(ABOUT THIS TASK): Print every line of the data below without changing anything, from the first line to the last.

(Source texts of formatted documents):
============================================================

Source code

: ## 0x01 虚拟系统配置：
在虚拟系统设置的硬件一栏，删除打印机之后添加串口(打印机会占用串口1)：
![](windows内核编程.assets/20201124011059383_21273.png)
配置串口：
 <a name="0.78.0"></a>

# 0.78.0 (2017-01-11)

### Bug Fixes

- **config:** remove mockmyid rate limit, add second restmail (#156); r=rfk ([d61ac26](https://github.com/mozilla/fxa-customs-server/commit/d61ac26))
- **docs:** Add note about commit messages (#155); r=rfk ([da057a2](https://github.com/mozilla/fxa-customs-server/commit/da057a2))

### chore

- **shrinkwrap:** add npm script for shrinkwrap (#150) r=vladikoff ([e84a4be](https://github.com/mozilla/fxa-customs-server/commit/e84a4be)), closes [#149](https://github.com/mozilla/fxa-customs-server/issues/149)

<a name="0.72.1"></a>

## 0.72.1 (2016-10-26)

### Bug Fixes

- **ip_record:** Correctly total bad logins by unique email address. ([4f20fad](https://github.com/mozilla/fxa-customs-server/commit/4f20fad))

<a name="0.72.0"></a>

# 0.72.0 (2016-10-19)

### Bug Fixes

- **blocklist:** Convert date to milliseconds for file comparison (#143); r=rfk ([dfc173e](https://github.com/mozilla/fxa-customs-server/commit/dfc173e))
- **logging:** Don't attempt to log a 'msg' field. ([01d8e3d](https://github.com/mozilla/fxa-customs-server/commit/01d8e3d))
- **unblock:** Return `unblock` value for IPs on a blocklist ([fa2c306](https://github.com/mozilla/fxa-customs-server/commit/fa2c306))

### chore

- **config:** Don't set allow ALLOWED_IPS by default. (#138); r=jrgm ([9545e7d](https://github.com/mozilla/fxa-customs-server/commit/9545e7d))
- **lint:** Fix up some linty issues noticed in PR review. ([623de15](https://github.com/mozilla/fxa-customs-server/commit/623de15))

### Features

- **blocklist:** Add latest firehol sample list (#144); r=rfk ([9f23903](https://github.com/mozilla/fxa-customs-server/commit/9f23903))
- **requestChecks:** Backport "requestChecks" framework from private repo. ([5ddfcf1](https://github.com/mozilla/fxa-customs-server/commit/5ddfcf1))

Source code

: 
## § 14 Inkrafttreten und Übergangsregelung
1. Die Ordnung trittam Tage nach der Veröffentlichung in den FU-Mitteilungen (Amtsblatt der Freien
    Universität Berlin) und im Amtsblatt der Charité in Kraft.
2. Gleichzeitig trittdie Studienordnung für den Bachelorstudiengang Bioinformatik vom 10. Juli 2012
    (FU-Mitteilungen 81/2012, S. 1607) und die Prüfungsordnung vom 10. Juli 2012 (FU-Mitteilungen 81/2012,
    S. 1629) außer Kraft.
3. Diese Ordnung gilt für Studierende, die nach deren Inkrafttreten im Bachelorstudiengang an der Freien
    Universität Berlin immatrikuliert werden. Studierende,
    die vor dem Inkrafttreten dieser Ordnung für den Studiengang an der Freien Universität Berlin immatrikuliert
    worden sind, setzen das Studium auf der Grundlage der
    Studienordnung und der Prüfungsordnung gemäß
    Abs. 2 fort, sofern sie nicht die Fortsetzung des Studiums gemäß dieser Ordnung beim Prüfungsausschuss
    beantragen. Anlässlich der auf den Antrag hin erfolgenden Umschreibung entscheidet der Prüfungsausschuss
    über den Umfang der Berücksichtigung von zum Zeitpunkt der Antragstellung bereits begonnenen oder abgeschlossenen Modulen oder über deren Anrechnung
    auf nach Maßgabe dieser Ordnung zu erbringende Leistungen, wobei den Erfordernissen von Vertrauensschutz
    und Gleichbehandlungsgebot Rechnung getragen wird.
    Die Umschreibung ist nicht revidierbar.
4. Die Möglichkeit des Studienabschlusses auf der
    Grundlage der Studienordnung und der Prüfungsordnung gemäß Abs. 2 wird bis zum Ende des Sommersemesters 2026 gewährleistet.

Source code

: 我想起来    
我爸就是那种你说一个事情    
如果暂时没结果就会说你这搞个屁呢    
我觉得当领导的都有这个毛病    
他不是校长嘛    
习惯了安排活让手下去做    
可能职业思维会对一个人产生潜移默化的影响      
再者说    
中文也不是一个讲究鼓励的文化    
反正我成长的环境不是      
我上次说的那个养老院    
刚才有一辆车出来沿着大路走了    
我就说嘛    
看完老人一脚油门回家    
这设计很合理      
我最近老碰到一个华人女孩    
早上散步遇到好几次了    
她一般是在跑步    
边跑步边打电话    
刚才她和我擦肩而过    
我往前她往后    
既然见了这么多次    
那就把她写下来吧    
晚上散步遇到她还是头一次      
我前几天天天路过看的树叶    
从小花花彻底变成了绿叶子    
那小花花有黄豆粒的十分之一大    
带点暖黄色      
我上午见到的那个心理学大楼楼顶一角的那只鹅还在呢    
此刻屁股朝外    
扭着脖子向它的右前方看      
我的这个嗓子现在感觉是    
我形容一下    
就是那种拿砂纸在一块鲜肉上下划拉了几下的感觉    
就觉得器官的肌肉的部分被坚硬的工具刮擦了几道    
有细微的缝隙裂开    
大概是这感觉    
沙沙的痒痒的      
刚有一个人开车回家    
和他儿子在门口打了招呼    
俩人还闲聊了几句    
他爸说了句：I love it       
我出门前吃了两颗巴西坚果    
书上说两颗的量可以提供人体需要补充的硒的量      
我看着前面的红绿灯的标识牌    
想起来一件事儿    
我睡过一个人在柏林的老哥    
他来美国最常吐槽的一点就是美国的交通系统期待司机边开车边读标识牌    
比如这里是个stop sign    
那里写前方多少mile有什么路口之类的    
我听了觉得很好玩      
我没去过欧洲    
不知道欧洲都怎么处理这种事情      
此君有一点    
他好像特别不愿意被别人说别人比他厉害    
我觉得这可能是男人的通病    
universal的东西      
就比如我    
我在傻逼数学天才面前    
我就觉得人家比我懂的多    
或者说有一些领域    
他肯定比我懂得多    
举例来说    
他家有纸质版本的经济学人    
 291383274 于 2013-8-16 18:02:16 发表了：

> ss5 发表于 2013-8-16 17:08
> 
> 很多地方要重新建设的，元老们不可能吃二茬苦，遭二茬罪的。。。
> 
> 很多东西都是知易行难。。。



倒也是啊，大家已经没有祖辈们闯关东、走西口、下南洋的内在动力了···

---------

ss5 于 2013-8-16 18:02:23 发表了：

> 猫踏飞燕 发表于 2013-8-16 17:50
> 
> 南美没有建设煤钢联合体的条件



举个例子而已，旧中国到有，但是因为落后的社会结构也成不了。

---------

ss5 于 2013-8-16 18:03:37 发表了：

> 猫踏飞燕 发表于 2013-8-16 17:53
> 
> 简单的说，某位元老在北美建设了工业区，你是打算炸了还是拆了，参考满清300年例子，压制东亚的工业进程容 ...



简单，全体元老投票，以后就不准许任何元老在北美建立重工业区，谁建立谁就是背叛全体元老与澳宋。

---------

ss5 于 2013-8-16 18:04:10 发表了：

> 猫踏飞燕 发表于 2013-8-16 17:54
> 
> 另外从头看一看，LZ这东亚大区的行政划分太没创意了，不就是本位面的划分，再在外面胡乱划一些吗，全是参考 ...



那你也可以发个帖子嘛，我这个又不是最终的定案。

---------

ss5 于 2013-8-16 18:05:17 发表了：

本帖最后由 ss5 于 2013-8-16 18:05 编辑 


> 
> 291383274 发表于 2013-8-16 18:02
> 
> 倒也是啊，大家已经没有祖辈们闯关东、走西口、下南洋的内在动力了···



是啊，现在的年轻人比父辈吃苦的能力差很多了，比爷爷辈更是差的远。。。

============================================================

(PROBLEM SOLUTION):
Source code

: ## 0x01 虚拟系统配置：
在虚拟系统设置的硬件一栏，删除打印机之后添加串口(打印机会占用串口1)：
![](windows内核编程.assets/20201124011059383_21273.png)
配置串口：
 <a name="0.78.0"></a>

# 0.78.0 (2017-01-11)

### Bug Fixes

- **config:** remove mockmyid rate limit, add second restmail (#156); r=rfk ([d61ac26](https://github.com/mozilla/fxa-customs-server/commit/d61ac26))
- **docs:** Add note about commit messages (#155); r=rfk ([da057a2](https://github.com/mozilla/fxa-customs-server/commit/da057a2))

### chore

- **shrinkwrap:** add npm script for shrinkwrap (#150) r=vladikoff ([e84a4be](https://github.com/mozilla/fxa-customs-server/commit/e84a4be)), closes [#149](https://github.com/mozilla/fxa-customs-server/issues/149)

<a name="0.72.1"></a>

## 0.72.1 (2016-10-26)

### Bug Fixes

- **ip_record:** Correctly total bad logins by unique email address. ([4f20fad](https://github.com/mozilla/fxa-customs-server/commit/4f20fad))

<a name="0.72.0"></a>

# 0.72.0 (2016-10-19)

### Bug Fixes

- **blocklist:** Convert date to milliseconds for file comparison (#143); r=rfk ([dfc173e](https://github.com/mozilla/fxa-customs-server/commit/dfc173e))
- **logging:** Don't attempt to log a 'msg' field. ([01d8e3d](https://github.com/mozilla/fxa-customs-server/commit/01d8e3d))
- **unblock:** Return `unblock` value for IPs on a blocklist ([fa2c306](https://github.com/mozilla/fxa-customs-server/commit/fa2c306))

### chore

- **config:** Don't set allow ALLOWED_IPS by default. (#138); r=jrgm ([9545e7d](https://github.com/mozilla/fxa-customs-server/commit/9545e7d))
- **lint:** Fix up some linty issues noticed in PR review. ([623de15](https://github.com/mozilla/fxa-customs-server/commit/623de15))

### Features

- **blocklist:** Add latest firehol sample list (#144); r=rfk ([9f23903](https://github.com/mozilla/fxa-customs-server/commit/9f23903))
- **requestChecks:** Backport "requestChecks" framework from private repo. ([5ddfcf1](https://github.com/mozilla/fxa-customs-server/commit/5ddfcf1))

Source code

: 
## § 14 Inkrafttreten und Übergangsregelung
1. Die Ordnung trittam Tage nach der Veröffentlichung in den FU-Mitteilungen (Amtsblatt der Freien
    Universität Berlin) und im Amtsblatt der Charité in Kraft.
2. Gleichzeitig trittdie Studienordnung für den Bachelorstudiengang Bioinformatik vom 10. Juli 2012
    (FU-Mitteilungen 81/2012, S. 1607) und die Prüfungsordnung vom 10. Juli 2012 (FU-Mitteilungen 81/2012,
    S. 1629) außer Kraft.
3. Diese Ordnung gilt für Studierende, die nach deren Inkrafttreten im Bachelorstudiengang an der Freien
    Universität Berlin immatrikuliert werden. Studierende,
    die vor dem Inkrafttreten dieser Ordnung für den Studiengang an der Freien Universität Berlin immatrikuliert
    worden sind, setzen das Studium auf der Grundlage der
    Studienordnung und der Prüfungsordnung gemäß
    Abs. 2 fort, sofern sie nicht die Fortsetzung des Studiums gemäß dieser Ordnung beim Prüfungsausschuss
    beantragen. Anlässlich der auf den Antrag hin erfolgenden Umschreibung entscheidet der Prüfungsausschuss
    über den Umfang der Berücksichtigung von zum Zeitpunkt der Antragstellung bereits begonnenen oder abgeschlossenen Modulen oder über deren Anrechnung
    auf nach Maßgabe dieser Ordnung zu erbringende Leistungen, wobei den Erfordernissen von Vertrauensschutz
    und Gleichbehandlungsgebot Rechnung getragen wird.
    Die Umschreibung ist nicht revidierbar.
4. Die Möglichkeit des Studienabschlusses auf der
    Grundlage der Studienordnung und der Prüfungsordnung gemäß Abs. 2 wird bis zum Ende des Sommersemesters 2026 gewährleistet.

Source code

: 我想起来    
我爸就是那种你说一个事情    
如果暂时没结果就会说你这搞个屁呢    
我觉得当领导的都有这个毛病    
他不是校长嘛    
习惯了安排活让手下去做    
可能职业思维会对一个人产生潜移默化的影响      
再者说    
中文也不是一个讲究鼓励的文化    
反正我成长的环境不是      
我上次说的那个养老院    
刚才有一辆车出来沿着大路走了    
我就说嘛    
看完老人一脚油门回家    
这设计很合理      
我最近老碰到一个华人女孩    
早上散步遇到好几次了    
她一般是在跑步    
边跑步边打电话    
刚才她和我擦肩而过    
我往前她往后    
既然见了这么多次    
那就把她写下来吧    
晚上散步遇到她还是头一次      
我前几天天天路过看的树叶    
从小花花彻底变成了绿叶子    
那小花花有黄豆粒的十分之一大    
带点暖黄色      
我上午见到的那个心理学大楼楼顶一角的那只鹅还在呢    
此刻屁股朝外    
扭着脖子向它的右前方看      
我的这个嗓子现在感觉是    
我形容一下    
就是那种拿砂纸在一块鲜肉上下划拉了几下的感觉    
就觉得器官的肌肉的部分被坚硬的工具刮擦了几道    
有细微的缝隙裂开    
大概是这感觉    
沙沙的痒痒的      
刚有一个人开车回家    
和他儿子在门口打了招呼    
俩人还闲聊了几句    
他爸说了句：I love it       
我出门前吃了两颗巴西坚果    
书上说两颗的量可以提供人体需要补充的硒的量      
我看着前面的红绿灯的标识牌    
想起来一件事儿    
我睡过一个人在柏林的老哥    
他来美国最常吐槽的一点就是美国的交通系统期待司机边开车边读标识牌    
比如这里是个stop sign    
那里写前方多少mile有什么路口之类的    
我听了觉得很好玩      
我没去过欧洲    
不知道欧洲都怎么处理这种事情      
此君有一点    
他好像特别不愿意被别人说别人比他厉害    
我觉得这可能是男人的通病    
universal的东西      
就比如我    
我在傻逼数学天才面前    
我就觉得人家比我懂的多    
或者说有一些领域    
他肯定比我懂得多    
举例来说    
他家有纸质版本的经济学人    
 291383274 于 2013-8-16 18:02:16 发表了：

> ss5 发表于 2013-8-16 17:08
> 
> 很多地方要重新建设的，元老们不可能吃二茬苦，遭二茬罪的。。。
> 
> 很多东西都是知易行难。。。



倒也是啊，大家已经没有祖辈们闯关东、走西口、下南洋的内在动力了···

---------

ss5 于 2013-8-16 18:02:23 发表了：

> 猫踏飞燕 发表于 2013-8-16 17:50
> 
> 南美没有建设煤钢联合体的条件



举个例子而已，旧中国到有，但是因为落后的社会结构也成不了。

---------

ss5 于 2013-8-16 18:03:37 发表了：

> 猫踏飞燕 发表于 2013-8-16 17:53
> 
> 简单的说，某位元老在北美建设了工业区，你是打算炸了还是拆了，参考满清300年例子，压制东亚的工业进程容 ...



简单，全体元老投票，以后就不准许任何元老在北美建立重工业区，谁建立谁就是背叛全体元老与澳宋。

---------

ss5 于 2013-8-16 18:04:10 发表了：

> 猫踏飞燕 发表于 2013-8-16 17:54
> 
> 另外从头看一看，LZ这东亚大区的行政划分太没创意了，不就是本位面的划分，再在外面胡乱划一些吗，全是参考 ...



那你也可以发个帖子嘛，我这个又不是最终的定案。

---------

ss5 于 2013-8-16 18:05:17 发表了：

本帖最后由 ss5 于 2013-8-16 18:05 编辑 


> 
> 291383274 发表于 2013-8-16 18:02
> 
> 倒也是啊，大家已经没有祖辈们闯关东、走西口、下南洋的内在动力了···



是啊，现在的年轻人比父辈吃苦的能力差很多了，比爷爷辈更是差的远。。。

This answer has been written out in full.